So the SEC today lifted its ban on short-selling, and all but declared open season for law-breaking naked short sellers to start destroying companies again – and who does CNBC have on for two hours as its honored “guest host”?
None other than Jim Chanos, the salamander-slick director of the short-seller lobby.
Asked about naked short selling, Chanos said, with a straight face: “Anytime a hedge fund or short seller shorts a stock, it is a legitimate short. We have to get a locate or pre-borrow from the broker….”
Chanos continued: “The one thing I have in common with Patrick Byrne, chairman of Overstock.com [and Deep Capture reporter], is that we are calling for strict, strict delivery…in terms of delivering shares…that is how to end this naked short selling…”

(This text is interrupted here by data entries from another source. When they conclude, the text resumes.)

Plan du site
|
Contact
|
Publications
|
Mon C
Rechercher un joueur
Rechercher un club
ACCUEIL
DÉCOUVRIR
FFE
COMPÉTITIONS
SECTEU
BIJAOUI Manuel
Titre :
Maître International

CNBC, which serves as a sort of seedy massage parlor to the short selling community, gave Chanos the usual treatment – lubrications and sweet nothings. No tough questions. No retorts to his outlandish assertions. No wondering aloud as to his absurd and self-serving logic.
Let’s get this straight.
Not long ago, Chanos insisted that naked short selling did not occur.
Now, he says naked short selling occurs. But it’s not short sellers who are naked short selling. Short sellers make sure their brokers borrow real stock before they sell it.
In any case, Chanos acknowledges that short sellers’ brokers are not borrowing real stock before they sell it. That is why they are not delivering the stock. And that is why he claims to agree with Patrick Byrne that there needs to be “strict, strict delivery.”
But Chanos is against a ban on naked short selling (which would force short sellers to borrow real stock, thus ensuring delivery). Chanos says that a ban on naked short selling would destroy “market efficiency.”
So, to summarize the Chanos position: Naked short selling didn’t occur, but now it occurs, except short sellers don’t do it, and the SEC shouldn’t ban it because the market would cease to function properly if short sellers were forced to stop doing what they don’t do.
And given that so many shares are failing to deliver (after being sold naked by short sellers who never sell naked), Chanos is calling for “strict, strict delivery” of stock (while praising the SEC for its “strict” new rules which stipulate that nothing happens to short sellers who fail to deliver stock).
CNBC treated us this morning to two hours of Chanos nonsense. At one point this charlatan even insisted that short sellers aren’t short selling financial stocks at all. Really, he said short sellers aren’t short selling. Period. Take his word for it. CNBC did.
That was around 7:30 AM, right after CNBC’s Becky Quick referred to Chanos as “the legendary short seller….er, investor.”
At 9:30 AM, the markets opened and the criminal naked short sellers…er, investors…went back to work, unfettered by the SEC’s “strict” new rules.
Within an hour, Morgan Stanley was down 25%.